BAGHDAD // The Sunni militants who seized the riverside town of Buhriz late last month stayed for several hours. The next morning, after the Sunnis had left, Iraqi security forces and dozens of Shiite militia fighters arrived in search of insurgents and sympathisers in this rural community.
According to accounts by Shiite tribal leaders, two eyewitnesses and politicians, what happened next was brutal.
““People started fleeing their homes, leaving behind the elders and young men and those who refused to leave,” one man said. “The militias then stormed the houses. They pulled out the young men and summarily executed them.”
The killings turned this town 50 kilometres north-east of Baghdad into a front line in Iraq’s gathering sectarian war.
In Buhriz and other villages and towns encircling the capital, a pitched battle is under way between the emboldened Islamic State of Iraq and the Levant (ISIL), the extremist Sunni group that has led a brutal insurgency around Baghdad for more than a year, and Iraqi security forces, who in recent months have employed Shiite militias as shock troops.
In the run-up to the national elections on Wednesday, Iraq has been fast returning to the horrors of its recent past. Security officials, tribal figures and politicians fear ISIL might choke off the capital as an earlier incarnation of the group did in the years following the 2003 American invasion. Then, Sunni extremists sent multiple car bombs into Baghdad on an almost daily basis, and killed Shiites with impunity.
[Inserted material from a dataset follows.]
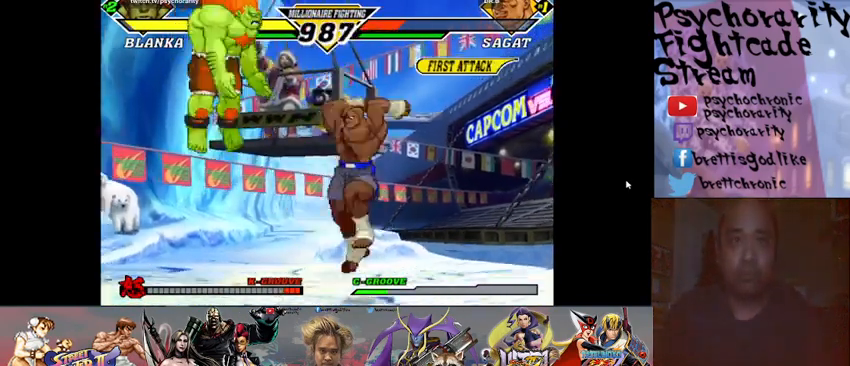
{"buttons": [], "events": []}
On Monday, as soldiers and security forces across the country voted in advance of the polling day, suicide bombers killed at least nine people in attacks on polling centres.
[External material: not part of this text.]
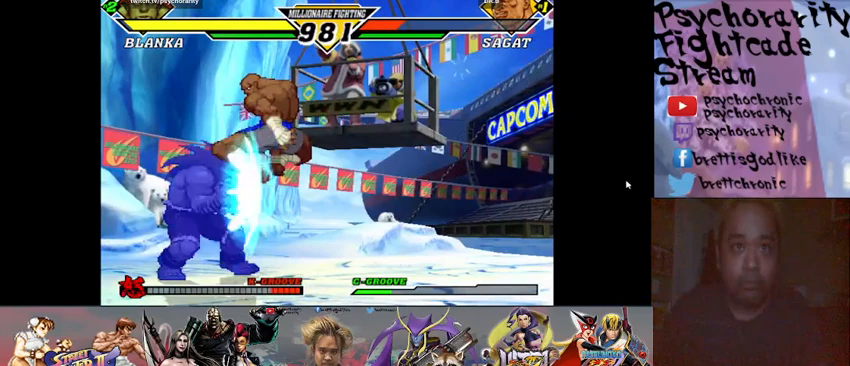
{"buttons": ["R1"], "events": [[167, "R1", "down"], [233, "R1", "up"], [300, "R1", "down"], [367, "R1", "up"], [400, "R1", "down"], [467, "R1", "up"], [500, "R1", "down"]]}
The election and the race to form a new government will be contentious, with multiple Shiite lists vying for the premiership – Sunnis and Kurds looking for plum posts – and prime minister Nouri Al Maliki determined to stay in office.
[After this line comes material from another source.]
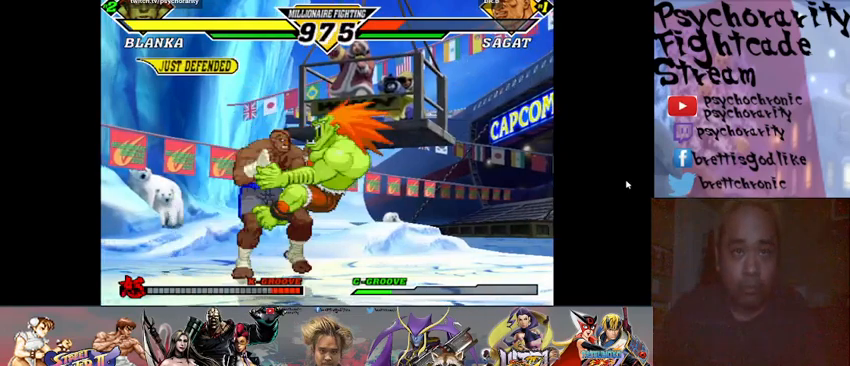
{"buttons": [], "events": [[67, "R1", "up"], [133, "R1", "down"], [200, "R1", "up"], [267, "CROSS", "down"], [267, "R1", "down"], [267, "R2", "down"], [267, "SQUARE", "down"], [267, "TRIANGLE", "down"], [300, "CROSS", "up"], [300, "R1", "up"], [300, "R2", "up"], [300, "SQUARE", "up"], [300, "TRIANGLE", "up"], [367, "CROSS", "down"], [367, "R1", "down"], [367, "R2", "down"], [367, "SQUARE", "down"], [367, "TRIANGLE", "down"], [400, "CROSS", "up"], [400, "R1", "up"], [400, "R2", "up"], [400, "SQUARE", "up"], [400, "TRIANGLE", "up"], [467, "CROSS", "down"], [467, "R1", "down"], [467, "SQUARE", "down"], [467, "TRIANGLE", "down"], [500, "CROSS", "up"], [500, "R1", "up"], [500, "SQUARE", "up"], [500, "TRIANGLE", "up"]]}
Moderation is a rare commodity. Some of Iraq’s Sunni politicians have denied ISIL’s existence in Anbar province and blamed all troubles on Mr Al Maliki, even if it means ISIL continues to grow.
In turn, militia groups have joined the Iraqi military’s combat missions against the insurgents, and sent fighters to battle Sunni rebels in Syria.
Asaib Ahl Al Haq and Kata’ib Hizbollah, two groups once suppressed by the American military and sponsored by Iran, make up the bulk of the Shiite fighters aiding the Iraqi security forces. According to senior Shiite politicians, individual Asaib and Kata’ib members and others now defend Baghdad as part of an organisation, attached to the prime minister’s military office, called the Sons of Iraq, a name formerly associated with Sunnis who battled Al Qaeda.
However, Mr Al Maliki’s spokesman denied any militias were fighting for the government or belonged to a new organisation that reports to him. “There is nothing like this,” said Ali Mussawi.
When the killing in Buhriz ended, residents and the mayor of neighbouring Baquba counted at least 23 dead.
Amir Al Kinani, a Shiite MP and critic of the prime minister, confirmed that innocent people died in Buhriz at the hands of Sons of Iraq Shiite paramilitaries but called it the cost of the need to expel ISIL from the area. “Yes of course civilians died. I am not defending the killing. ISIL is killing people, they are killing the [Shiites]. They are killing even the Sunnis,” he said. “When the Sons of Iraq entered the area ... they were thinking of only killing ISIL, so there weren’t any war prisoners.”
Other Shiites are horrified by what happened, and feel confused about how to face the threat of ISIL, who they now worry will overrun them.
Mr Al Kinani, other politicians and tribal figures say the Shiite paramilitaries are now assisting the army around the Baghdad belt to fight the insurgency, in part due to desertions and the decimation of some army units.
Security has deteriorated fast over the last four months. In December, Mr Al Maliki launched a campaign against ISIL in their heartland west of Baghdad. Fighting descended into a series of brutal atrocities, often caught on video and in photographs by both militants and Iraqi soldiers.
Iraqi soldiers say they have been trapped in and around the western city of Ramadi, capital of the Sunni-majority Anbar province. They say they have run low on tank shells, lack aerial cover and armoured vehicles, and have been hit by high casualties and desertion rates.
The fighting in Anbar has displaced at least 420,000 people. Ordinary citizens feel that the government has declared war on them.
It has been equally devastating for the military. Military personnel and Iraqi officials say several thousand soldiers have deserted; and well over a thousand, if not more, have been killed. The government has yet to release formal numbers.
Soldiers in Anbar speak with desperation. “We are dumped by our military leadership in these deserted houses in the middle of the orchards, without enough ammunition, without night binoculars,” said one soldier from Ramadi.
His battalion has 120 of its original 750 soldiers; most have deserted and he vows to do the same.
One army officer said Iraq’s special forces, who have led the fight against the insurgency, are now taking defensive positions to avoid more casualties.